- [JOB] In the entries below, swap every "chart" for "graph" and reproduce them otherwise unchanged, omitting the pictures.

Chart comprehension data
==*==

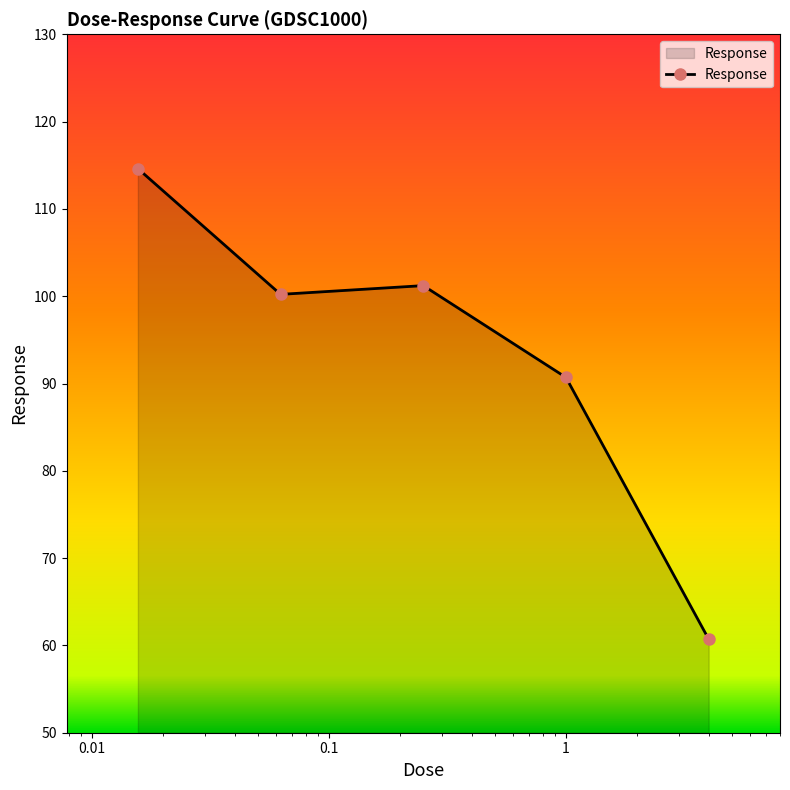

How many values exceed 100?

3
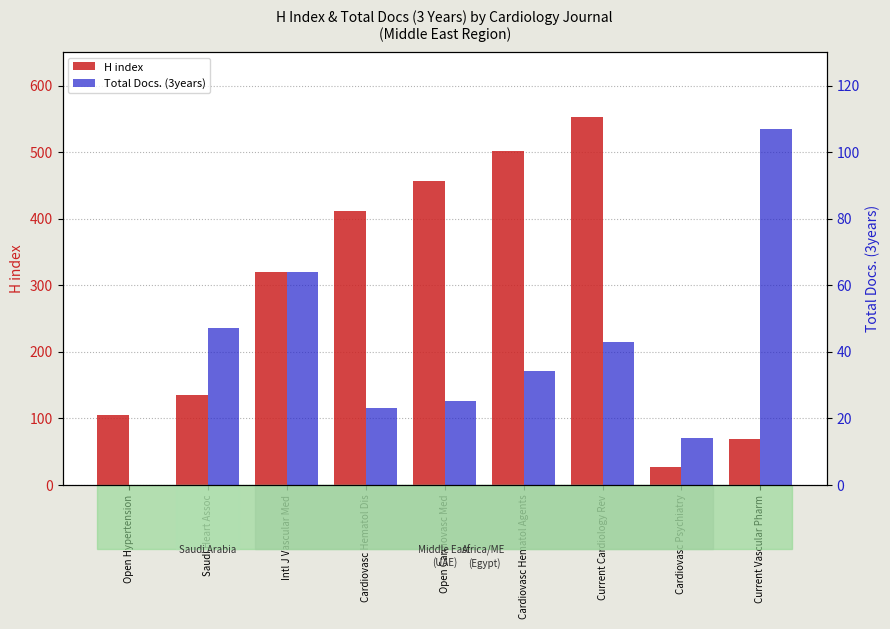

What is the maximum value for Total Docs. (3years)?

107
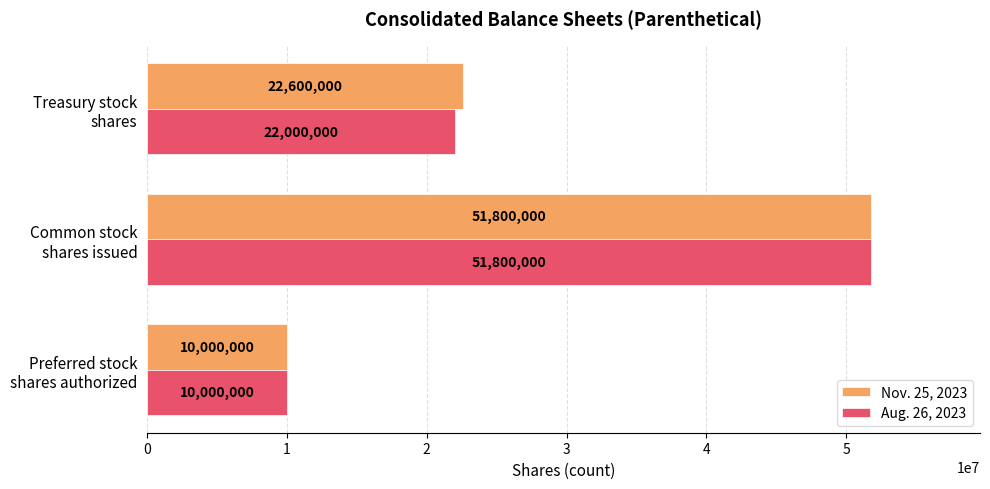

What is the minimum value shown in the chart?

10000000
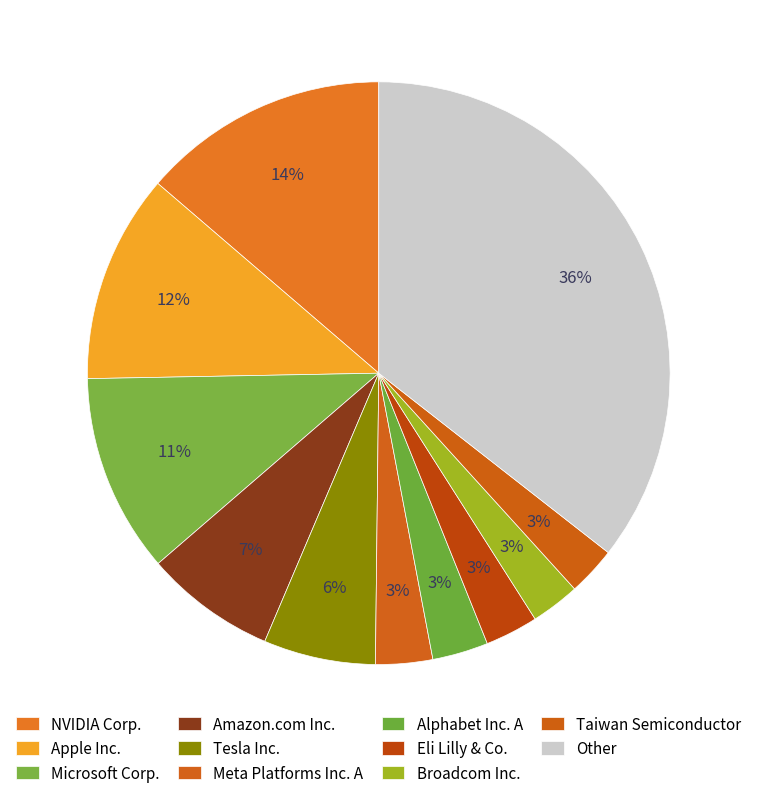

Count the number of slices in the pie.

11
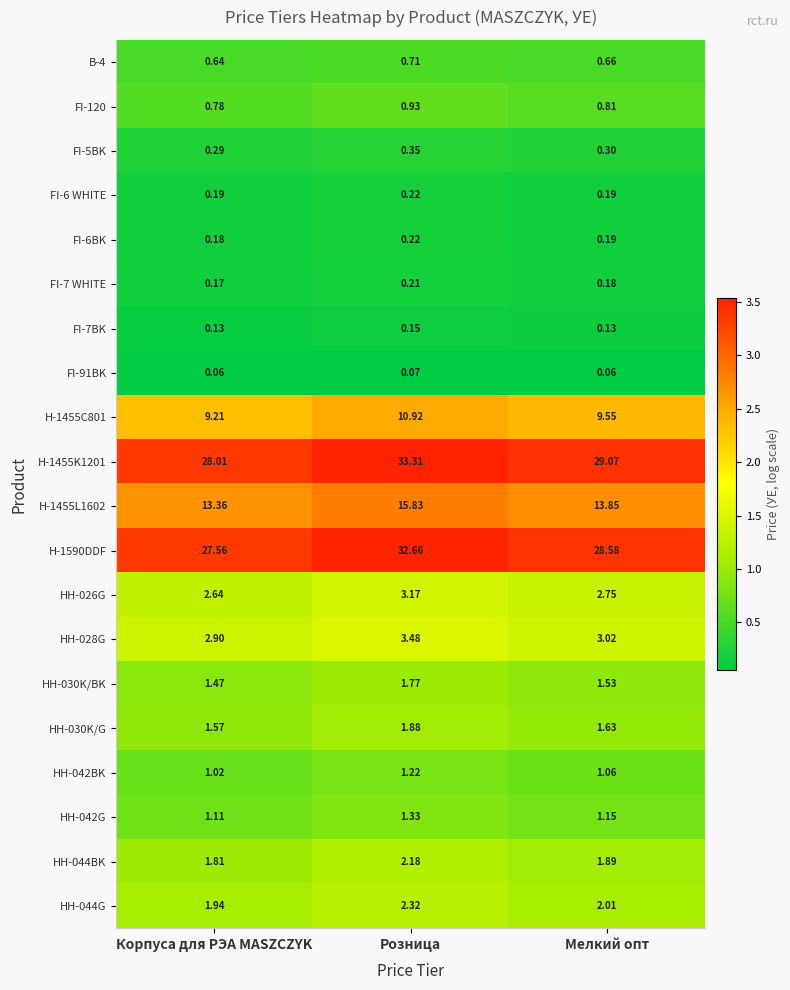

Is the value of HH-042BK at Мелкий опт greater than the value of H-1455L1602 at Корпуса для РЭА MASZCZYK?

No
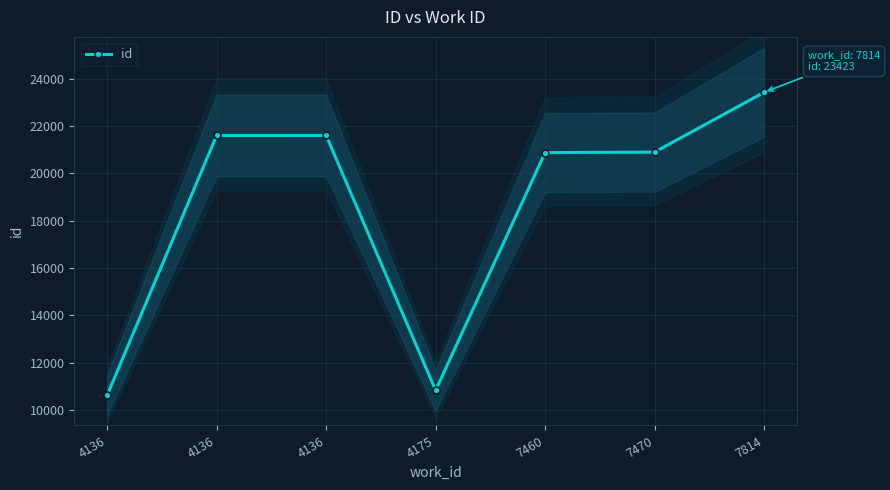

Reading right to left, what are all the values shown in this chart?

23423	20898	20877	10833	21601	21600	10624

==*==

- [REPLY TO THE EXERCISE]
How many values exceed 100?

3

What is the maximum value for Total Docs. (3years)?

107

What is the minimum value shown in the graph?

10000000

Count the number of slices in the pie.

11

Is the value of HH-042BK at Мелкий опт greater than the value of H-1455L1602 at Корпуса для РЭА MASZCZYK?

No

Reading right to left, what are all the values shown in this graph?

23423	20898	20877	10833	21601	21600	10624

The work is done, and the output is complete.